* ASSIGNED TASK:
From the records that follow, copy every line that contains the word "Price".

──────── RECORDS SHOWN ────────

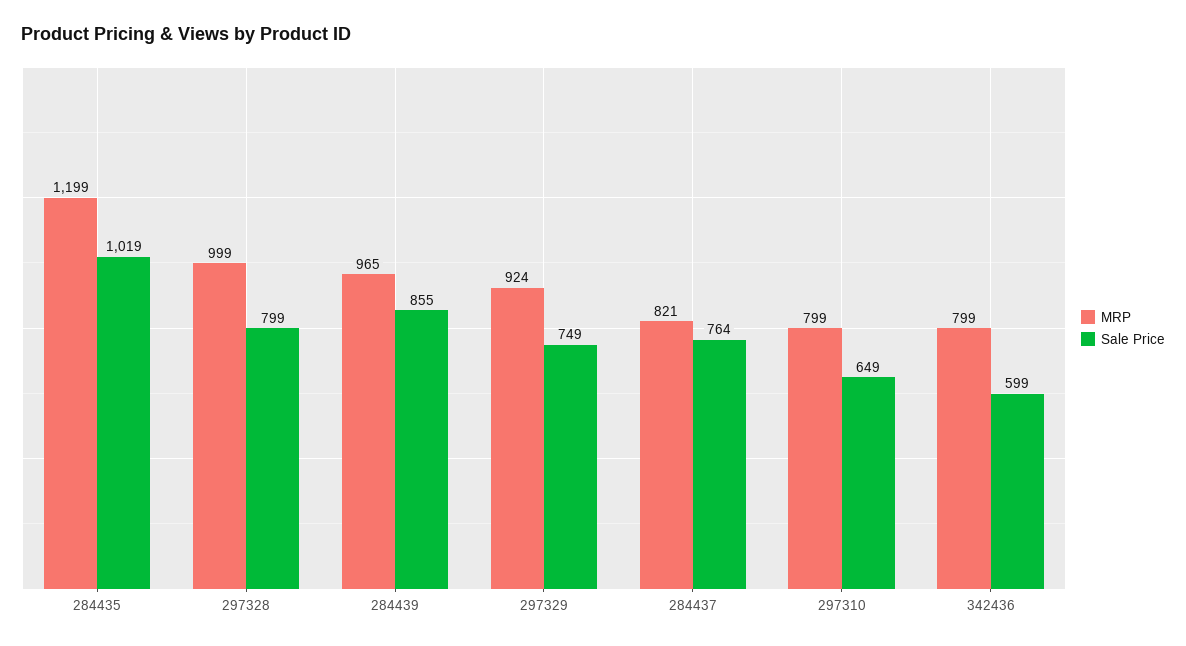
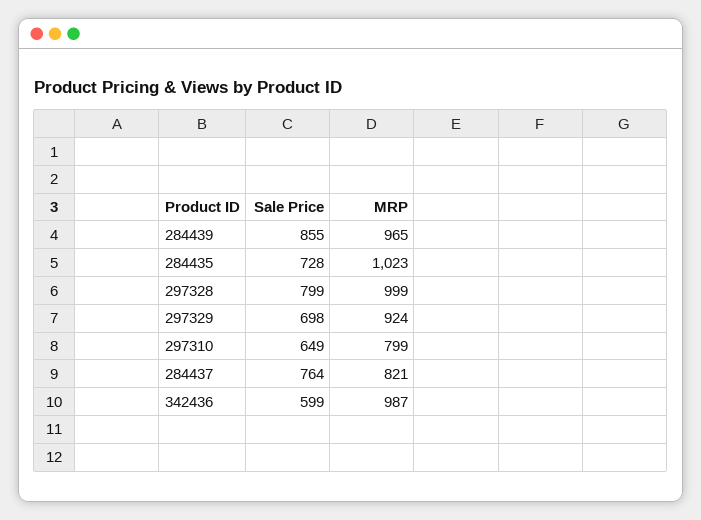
MRP, 284435: 1199 -> 1023
Sale Price, 284435: 1019 -> 728
Sale Price, 297329: 749 -> 698
MRP, 342436: 799 -> 987

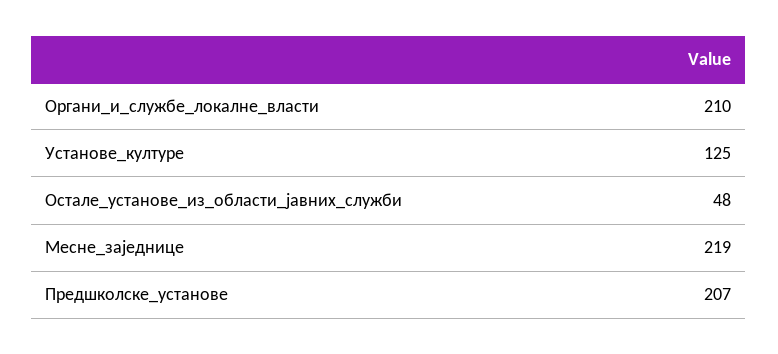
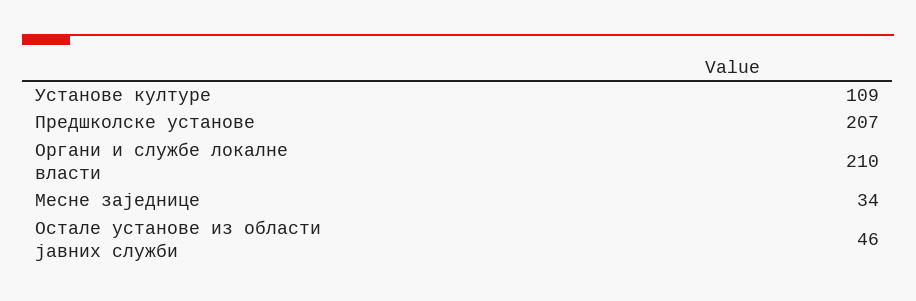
Установе_културе: 125 -> 109
Остале_установе_из_области_јавних_служби: 48 -> 46
Месне_заједнице: 219 -> 34

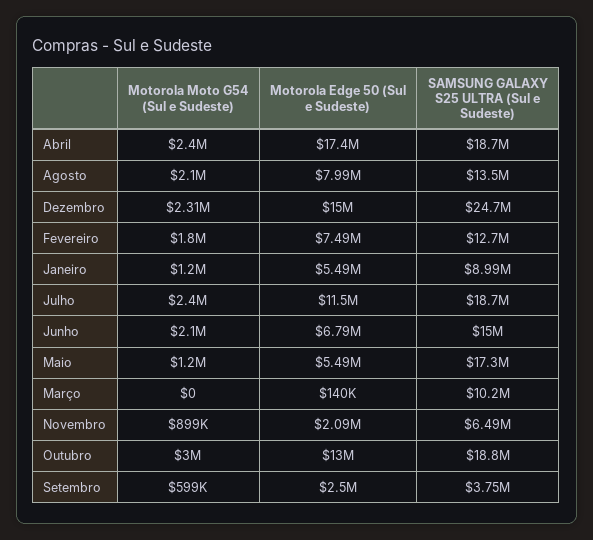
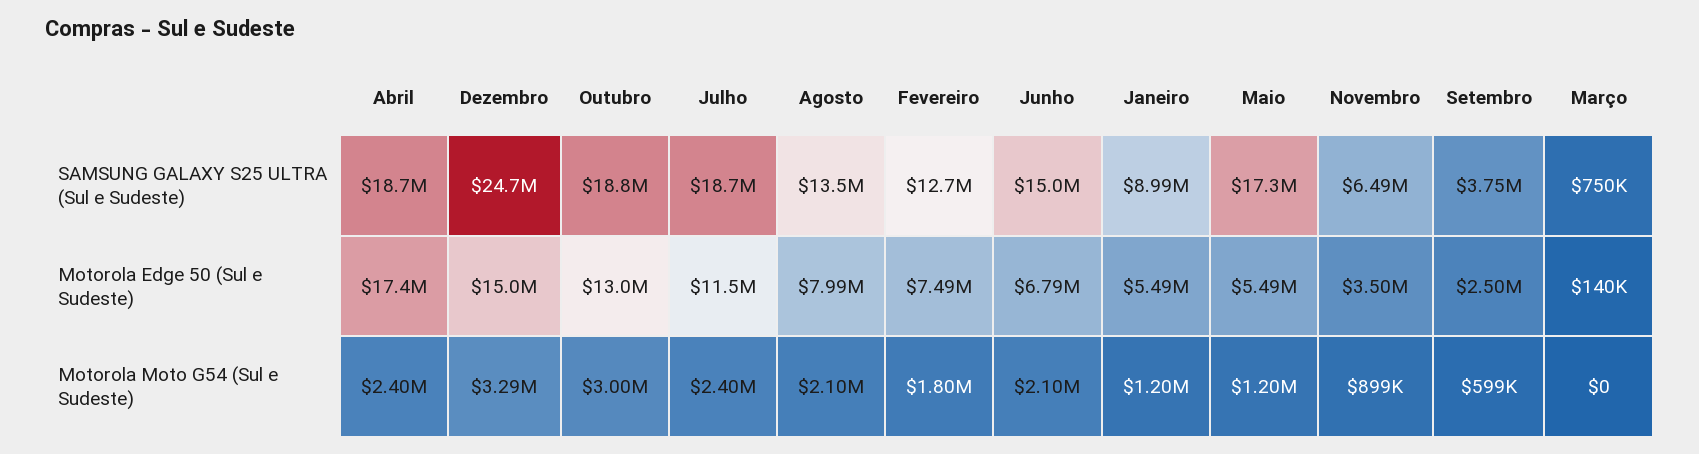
Motorola Moto G54 (Sul e Sudeste), Dezembro: 2310000 -> 3290000
SAMSUNG GALAXY S25 ULTRA (Sul e Sudeste), Março: 10200000 -> 750000
Motorola Edge 50 (Sul e Sudeste), Novembro: 2090000 -> 3500000

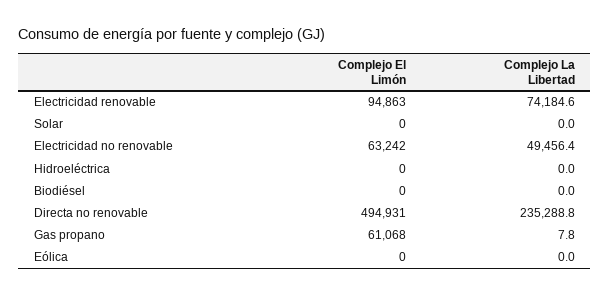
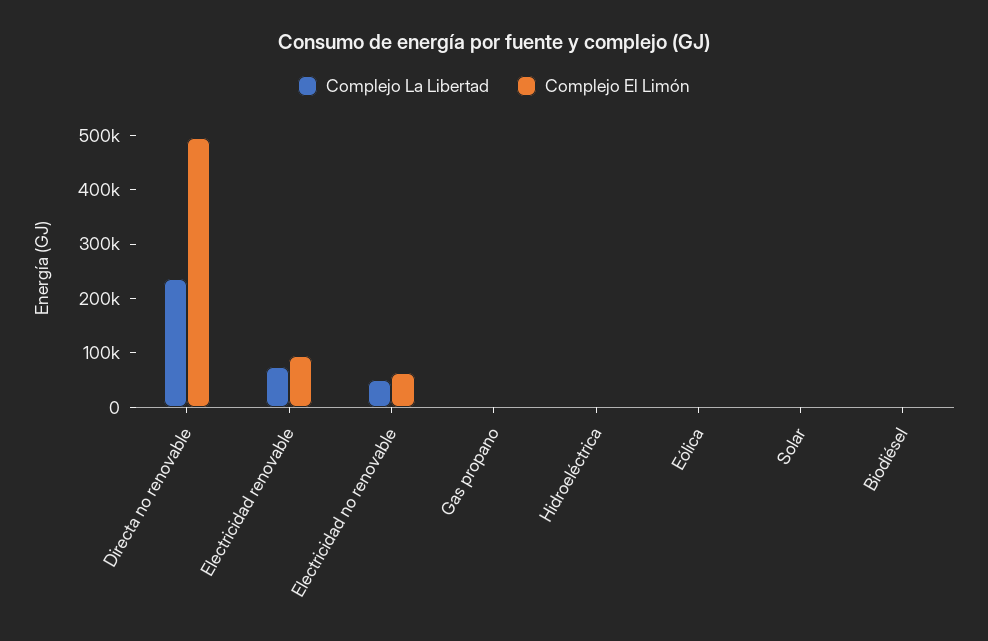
Complejo El Limón, Gas propano: 61068 -> 0

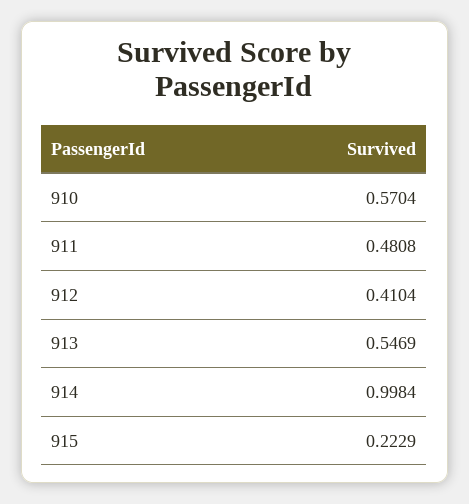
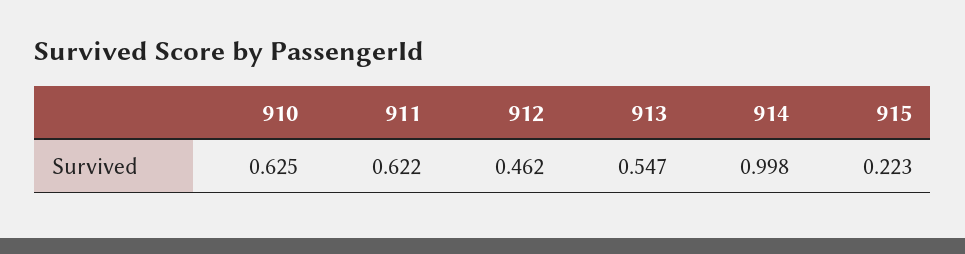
910: 0.5704 -> 0.625
911: 0.4808 -> 0.622
912: 0.4104 -> 0.462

────────

* TASK OUTPUT:
Sale Price, 284435: 1019 -> 728
Sale Price, 297329: 749 -> 698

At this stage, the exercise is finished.